* Aim of the exercise *
Update the passage about Friedman's parents: write it out again, beginning at "Friedman’s parents Moshe" and stopping after "a half years.", with "cowshed" replaced by "barn" wherever it occurs.

* Page *

##########

An articulate lawyer, Friedman was born in Cyprus. We’re looking at related documents in her Jerusalem living room. She was recently invited to Cyprus at the initiative of the Cyprus-Israel Friendship league to mark the 70th anniversary of the internment (1946 to 1949).

Friedman’s parents Moshe and Tova (Guta) Weissler were newlyweds when Jews were forced into the ghetto in Czestochowa, a city in the south of Poland, two days before Passover in 1941.

Forced into slave labor in Nazi war industries, Moshe was made foreman of bicycle production. The job gave him access to Poles and he arranged a hiding place for 13 family members. One at a time, they escaped to a storeroom under a village cowshed. The woman who owned the cowshed had already turned in two Jewish families. But a Polish army deserter who lived with the woman assured the Weisslers that he had convinced her not to turn them in. Their successful protector turned out to be a Jew himself. After the war, he married Friedman’s aunt.

They lived beneath cows for three and a half years.

“When their landlady said the war was over, they sent out an ‘Aryan-looking’ cousin, like the dove on Noah’s ark, to confirm it,” says Friedman.

They came out of hiding to learn that the rest of their family members were murdered in Treblinka. With other survivors, they began the trek to pre-state Israel. Having no official homeland to be repatriated to, at one border crossing they pretended to be Greek. The suspicious border guard said a Greek group was arriving on the next train. They could prove their identity by speaking Greek. They were terrified. When the train stopped, on impulse, one of their group began to declaim in Aramaic the prayer ‘Yekum purkan min shamaya’ (‘may deliverance arise from heaven’). The supposed ‘Greek’ answered with the continuation of the prayer, “Hina v’hisda v’rahamai.’”

##########

* Stored rows *
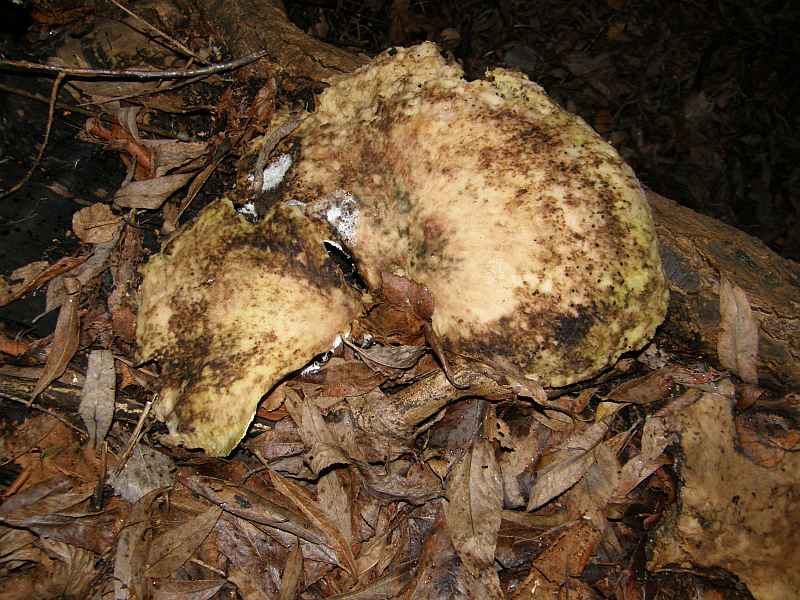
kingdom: Fungi
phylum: Basidiomycota
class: Agaricomycetes
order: Polyporales
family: Polyporaceae
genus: Cerioporus
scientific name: Cerioporus squamosus
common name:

##########

* Solution for this exercise *
Friedman’s parents Moshe and Tova (Guta) Weissler were newlyweds when Jews were forced into the ghetto in Czestochowa, a city in the south of Poland, two days before Passover in 1941.

Forced into slave labor in Nazi war industries, Moshe was made foreman of bicycle production. The job gave him access to Poles and he arranged a hiding place for 13 family members. One at a time, they escaped to a storeroom under a village barn. The woman who owned the barn had already turned in two Jewish families. But a Polish army deserter who lived with the woman assured the Weisslers that he had convinced her not to turn them in. Their successful protector turned out to be a Jew himself. After the war, he married Friedman’s aunt.

They lived beneath cows for three and a half years.